Glacial grooves from Pleistocene glaciation on Columbus Limestone (Middle Devonian) (Glacial Grooves State Park, Kelleys Island, Ohio, Lake Erie, USA) 1
By James St. John is licensed under CC BY 2.0.

Glacial Erratics

Glacial erratics are rocks of any size that have been transported from one area and deposited in an area where they are out of place compared with the bedrock or other sediment where they were found. Erratics help to tell the tale of a glacier’s travels. They were picked up (entrained) by a moving glacier or iceberg, carried across miles and miles of land and left behind when the ice they were bound in melted.
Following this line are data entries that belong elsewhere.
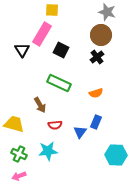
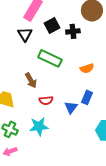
black triangle: (22, 50) -> (25, 34), moved
black square: (61, 50) -> (52, 25), turned 35
black cross: (97, 57) -> (73, 31), moved, turned 32

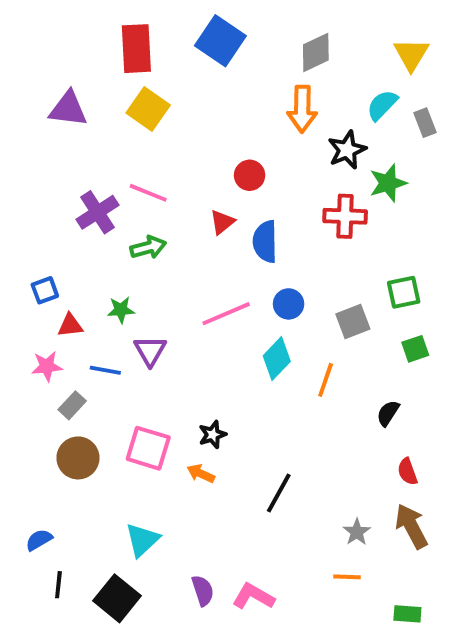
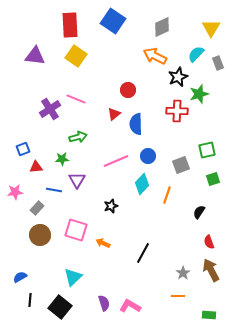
orange arrow: (302, 109) -> (155, 56), turned 115
green arrow: (148, 247) -> (78, 137), moved
pink star: (47, 366) -> (15, 192), moved
black star: (213, 435) -> (111, 206), moved

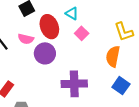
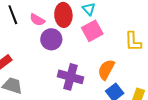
pink square: (82, 33) -> (92, 31), size x1.5
orange semicircle: (113, 56) -> (106, 70), moved

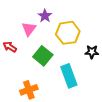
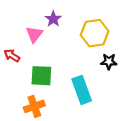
yellow hexagon: (68, 33) -> (95, 33), moved
green square: (43, 56) -> (41, 76), moved, turned -36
Erratics can be smaller than a pebble, up to the size of a large boulder. The larger they are, the easier to spot them. They could be the lone erratic in a location or one of dozens or more found in a single outcropping.

Erratics are useful in mapping the trajectory of glaciers. Granite boulders, for example, found among limestone bedrock can tell geologists the flow, type, and an estimated time when the glacier was last in that area. These rocks became part of the glacial conveyance by falling into the glacier, being scraped off the sides of mountains as the glacier passed, or picked up from the ground as it moved over top of them and trapped them in their icy mass. Rocks that traveled on the glacier’s surface are known as supraglacial. Those that were carried along the base of the glacier are referred to as subglacial.

5 Places to Find Evidence of an Ice Age

Here are some selected destinations in the U.S. to see evidence of an ice age…

1. Glacial Grooves State Park at Kelleys Island, Ohio, is the largest accessible glacial grooves in the world.

2. Glacier National Park in northwest Montana has glacial rivers, carved-out valleys, and melting glaciers as well as glacial erratics and other ice age evidence.

3. Big Cottonwood Canyon in Utah has glacial striations that can be seen around Lake Blanche.

4. The Ice Age Trail in Wisconsin is a 1,000-mile footpath with evidence of the last ice age throughout.

5. Shelburne Bay Park in Burlington, Vermont, is one of many examples of glacial activity throughout the state.